Dataset entries:
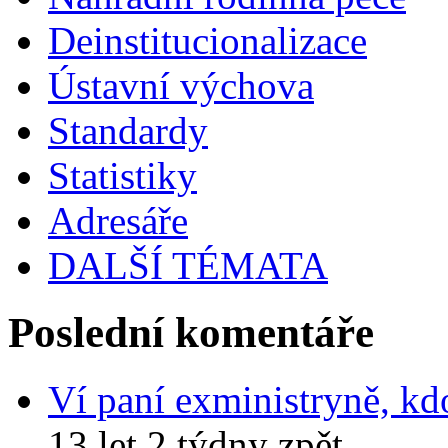
Deinstitucionalizace
Ústavní výchova
Standardy
Statistiky
Adresáře
DALŠÍ TÉMATA
Poslední komentáře
Ví paní exministryně, kd
13 let 2 týdny zpět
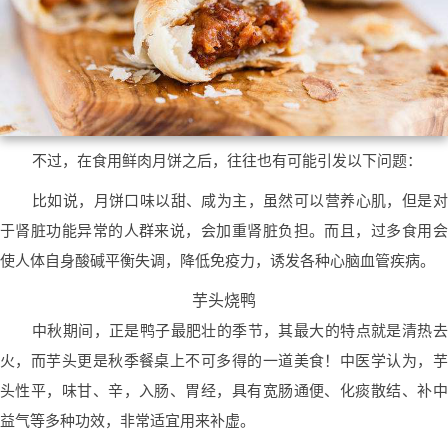
不过，在食用鲜肉月饼之后，往往也有可能引发以下问题：
比如说，月饼口味以甜、咸为主，虽然可以营养心肌，但是对
于肾脏功能异常的人群来说，会加重肾脏负担。而且，过多食用会
使人体自身酸碱平衡失调，降低免疫力，诱发各种心脑血管疾病。
芋头烧鸭
中秋期间，正是鸭子最肥壮的季节，其最大的特点就是清热去
火，而芋头更是秋季餐桌上不可多得的一道美食！中医学认为，芋
头性平，味甘、辛，入肠、胃经，具有宽肠通便、化痰散结、补中
益气等多种功效，非常适宜用来补虚。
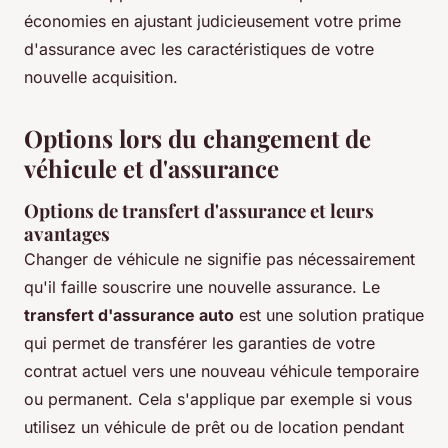
économies en ajustant judicieusement votre prime
d'assurance avec les caractéristiques de votre
nouvelle acquisition.
Options lors du changement de
véhicule et d'assurance
Options de transfert d'assurance et leurs
avantages
Changer de véhicule ne signifie pas nécessairement
qu'il faille souscrire une nouvelle assurance. Le
transfert d'assurance auto
est une solution pratique
qui permet de transférer les garanties de votre
contrat actuel vers une nouveau véhicule temporaire
ou permanent. Cela s'applique par exemple si vous
utilisez un véhicule de prêt ou de location pendant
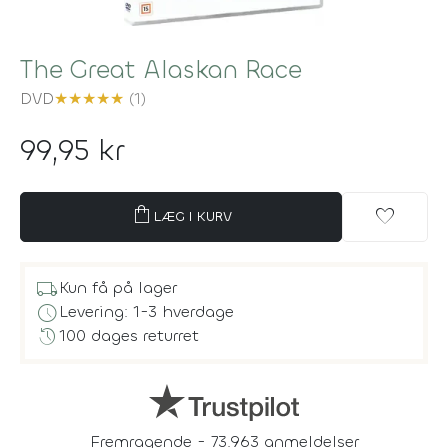
The Great Alaskan Race
DVD
★
★
★
★
★
(1)
99,95 kr
shopping_bag
favorite
LÆG I KURV
local_shipping
Kun få på lager
schedule
Levering: 1-3 hverdage
history
100 dages returret
Fremragende - 73.963 anmeldelser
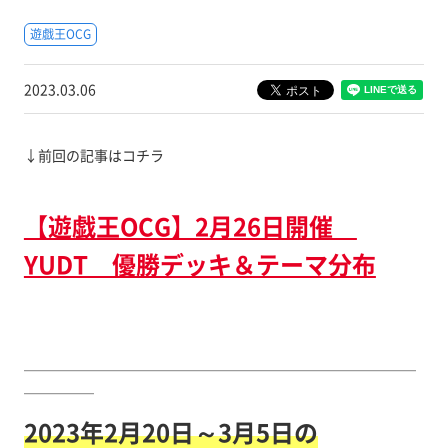
遊戯王OCG
2023.03.06
↓前回の記事はコチラ
【遊戯王OCG】2月26日開催
YUDT 優勝デッキ＆テーマ分布
￣￣￣￣￣￣￣￣￣￣￣￣￣￣￣￣￣￣￣￣￣￣￣￣￣￣￣￣
￣￣￣￣￣
2023年2月20日～3月5日の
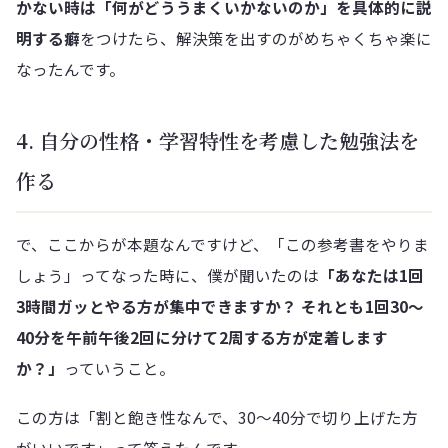
かない時は「何がどううまくいかないのか」を具体的に説
明する癖
をつけたら、解決策を出すのがめちゃくちゃ楽に
なったんです。
4. 自分の性格・学習特性を考慮した勉強法を
作る
で、ここからが本題なんですけど、「この参考書をやりま
しょう」ってなった時に、僕が聞いたのは
「あなたは1回
3時間ガッとやる方が集中できますか？ それとも1回30〜
40分を午前午後2回に分けて2周する方が定着します
か？」
っていうこと。
この方は「割と飽き性なんで、30〜40分で切り上げた方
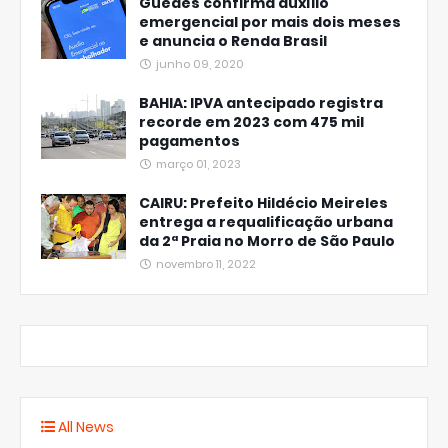
Guedes confirma auxílio
emergencial por mais dois meses
e anuncia o Renda Brasil
junho 09, 2020
BAHIA: IPVA antecipado registra
recorde em 2023 com 475 mil
pagamentos
março 01, 2023
CAIRU: Prefeito Hildécio Meireles
entrega a requalificação urbana
da 2ª Praia no Morro de São Paulo
novembro 11, 2022
All News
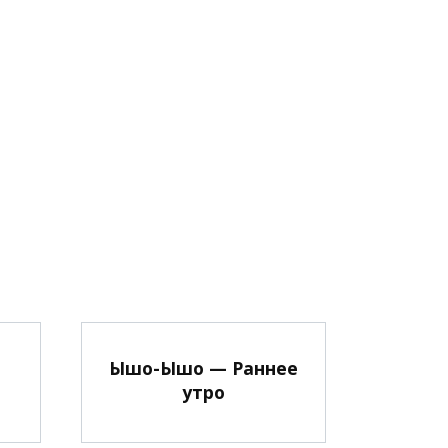
Ышо-Ышо — Раннее
утро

WORK INSTRUCTION: Text only, no pictures: please print exactly the lines above from the line with "Poslední komentáře" up to and including the line with "local_shipping", and nothing else.

TASK SOLUTION:
Poslední komentáře
Ví paní exministryně, kd
13 let 2 týdny zpět
不过，在食用鲜肉月饼之后，往往也有可能引发以下问题：
比如说，月饼口味以甜、咸为主，虽然可以营养心肌，但是对
于肾脏功能异常的人群来说，会加重肾脏负担。而且，过多食用会
使人体自身酸碱平衡失调，降低免疫力，诱发各种心脑血管疾病。
芋头烧鸭
中秋期间，正是鸭子最肥壮的季节，其最大的特点就是清热去
火，而芋头更是秋季餐桌上不可多得的一道美食！中医学认为，芋
头性平，味甘、辛，入肠、胃经，具有宽肠通便、化痰散结、补中
益气等多种功效，非常适宜用来补虚。
économies en ajustant judicieusement votre prime
d'assurance avec les caractéristiques de votre
nouvelle acquisition.
Options lors du changement de
véhicule et d'assurance
Options de transfert d'assurance et leurs
avantages
Changer de véhicule ne signifie pas nécessairement
qu'il faille souscrire une nouvelle assurance. Le
transfert d'assurance auto
est une solution pratique
qui permet de transférer les garanties de votre
contrat actuel vers une nouveau véhicule temporaire
ou permanent. Cela s'applique par exemple si vous
utilisez un véhicule de prêt ou de location pendant
The Great Alaskan Race
DVD
★
★
★
★
★
(1)
99,95 kr
shopping_bag
favorite
LÆG I KURV
local_shipping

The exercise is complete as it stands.